Several factors led to the peace treaty failing quickly. Most historians have noted that the militant factions in both Athens and Sparta gained power shortly after the truce was signed. They have accused these groups of undermining a compromise negotiated by their more conciliatory counterparts. As a result, the treaty fell short of the expected duration of 50 years as, the ambition of both Athens and Sparta escalated after the military forces assumed power, leading to dissatisfaction and the collapse of the peace treaty.

Another factor was the opposition from the allies of Sparta, including Boeotia, Corinth, Megara and Elis. Based on Thucydides's description, the representatives of Sparta’s allies were present in Lacedaemon, and the Spartans ordered those who had not yet ratified the treaty to do so. However, these allies for the same reasons they had initially rejected it, refused to accept it unless a more equitable agreement could be reached. The peace treaty turned out to be a huge disadvantage for some allies of Sparta. Those who had suffered were unable to reclaim their territories lost in the Peloponnesian War, while Athens and its allies’ sought to retain their land, leading to the loss of gains for the victorious allies due to Athens’ demand.

According to Thucydides, Boeotia refused to return both the Athenian captives captured during the Peloponnesian War, and the border fortress of Panactum acquired in 422 to the Athenians. It is suggested that the Boeotians, under the leadership of the Thebans, significantly enhanced their power, reputation, and ambition throughout the war, particularly after their pivotal role in defeating the Athenians at Delium. These successes happened when Athens was engaged in a major conflict with the Peloponnesians, threatening Theban's position with the Peace of Nicias. Therefore, it is likely that Boeotia was dissatisfied with the treaty, as it did not align with the gains that they had achieved in the aftermath of the first Peloponnesian War, and signing the treaty hardly fulfilled their ambitions. Furthermore, the Peace of Nicias allowed Athens to shift focus from the warfare with Sparta to dealing with and pressure on Boeotia, enabling them to reclaim their losses from the first Peloponnesian War.

From Corinth’s perspective, none of the issues that triggered Corinth to join the first Peloponnesian War were resolved. Firstly, Potidaea, a colony of Corinth, was firmly in Athenian hands, forcing its inhabitants, descendants of Corinthian immigrants, to leave their homes. Furthermore, another colony of Corinth, Corcyra, stayed allied to Athens, while Megara, Corinth's neighbour, was terrified by the Athenian force at Nisaea. In addition, Corinth had lost territory in the northwest. With Sollium and Anactorium remaining under enemy control, and Corinthian influence in the area being diminished. Therefore, Corinth considered that only the defeat of Athens would allow them to regain their former position, leading the Corinthians to reject the peace and attempt to disturb the resulting diplomatic situation.

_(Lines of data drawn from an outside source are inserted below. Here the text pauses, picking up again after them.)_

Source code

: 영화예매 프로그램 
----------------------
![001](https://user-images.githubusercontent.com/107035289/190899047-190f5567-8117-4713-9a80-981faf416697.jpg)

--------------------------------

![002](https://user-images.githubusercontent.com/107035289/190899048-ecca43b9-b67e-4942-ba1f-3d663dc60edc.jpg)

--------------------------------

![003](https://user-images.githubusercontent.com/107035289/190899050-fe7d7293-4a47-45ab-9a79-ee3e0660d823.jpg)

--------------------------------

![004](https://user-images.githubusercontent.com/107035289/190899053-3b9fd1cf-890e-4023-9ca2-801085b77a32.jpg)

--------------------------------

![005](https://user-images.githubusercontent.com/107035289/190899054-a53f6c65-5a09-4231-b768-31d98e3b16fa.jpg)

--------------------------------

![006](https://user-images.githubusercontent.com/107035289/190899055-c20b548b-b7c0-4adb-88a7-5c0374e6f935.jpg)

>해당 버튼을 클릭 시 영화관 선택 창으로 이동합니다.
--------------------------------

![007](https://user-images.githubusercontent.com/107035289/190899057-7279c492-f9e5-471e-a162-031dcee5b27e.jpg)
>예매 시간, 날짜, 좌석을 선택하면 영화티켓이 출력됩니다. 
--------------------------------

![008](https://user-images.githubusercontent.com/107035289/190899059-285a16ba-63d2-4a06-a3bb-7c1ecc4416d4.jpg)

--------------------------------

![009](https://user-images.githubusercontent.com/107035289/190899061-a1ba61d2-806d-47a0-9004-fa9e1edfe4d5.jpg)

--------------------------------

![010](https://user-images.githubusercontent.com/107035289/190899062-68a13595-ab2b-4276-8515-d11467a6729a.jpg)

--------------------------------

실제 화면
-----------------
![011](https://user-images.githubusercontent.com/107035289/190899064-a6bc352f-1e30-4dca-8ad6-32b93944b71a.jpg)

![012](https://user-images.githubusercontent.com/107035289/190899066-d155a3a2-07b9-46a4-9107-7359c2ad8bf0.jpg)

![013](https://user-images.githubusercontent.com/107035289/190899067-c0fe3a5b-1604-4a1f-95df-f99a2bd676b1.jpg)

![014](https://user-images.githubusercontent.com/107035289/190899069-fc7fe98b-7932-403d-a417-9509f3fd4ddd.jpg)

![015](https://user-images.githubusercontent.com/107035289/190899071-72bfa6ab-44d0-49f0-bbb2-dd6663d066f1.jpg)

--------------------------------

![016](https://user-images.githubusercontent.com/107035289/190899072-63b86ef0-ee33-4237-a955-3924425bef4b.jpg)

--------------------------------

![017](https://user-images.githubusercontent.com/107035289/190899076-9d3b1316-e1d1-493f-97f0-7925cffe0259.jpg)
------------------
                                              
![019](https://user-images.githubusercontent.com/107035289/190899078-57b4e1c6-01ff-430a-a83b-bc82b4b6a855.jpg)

For Megara, the agriculture land had been repeatedly destroyed in the warfare, and the city was nearly taken over by the Athenians. Moreover, its major port on the Saronic Gulf, Nisaea had fallen into Athenian hands, and the terms of the Peace of Nicias did not guarantee its return to Megara, which posed a danger to Megara's economy and defence.
From Elis' perspective, they were displeased with Sparta's actions, believing that the Spartans had taken one of their cities in the name of protection, and signed an agreement with Athens to refrain from interfering in the war, even if their allies were under attack. Furthermore, Elis disapproved of Sparta’s controlling stance in alliance decisions, particularly regarding the issue of the Argives. The dissatisfaction with Sparta's decision caused Elis to refuse to agree on the Peace of Nicias, contributing to the treaty’s vulnerabilities and eventual breakdown.

Despite the situation and the loss of these allies, they were keen to reject the Peace of Nicias, even as Sparta pressured the Peloponnesian League to join the treaty. By agreeing to the treaties without consideration and achieving the allies’ requirements, Sparta lost the trust of its allies, which worsened the relationships between the poleis. As a result, uncertainties arose, since the polis that refused to sign the treaty could potentially face conflict with or be attacked by Athens, as the unresolved conflicts from the first Peloponnesian War persisted.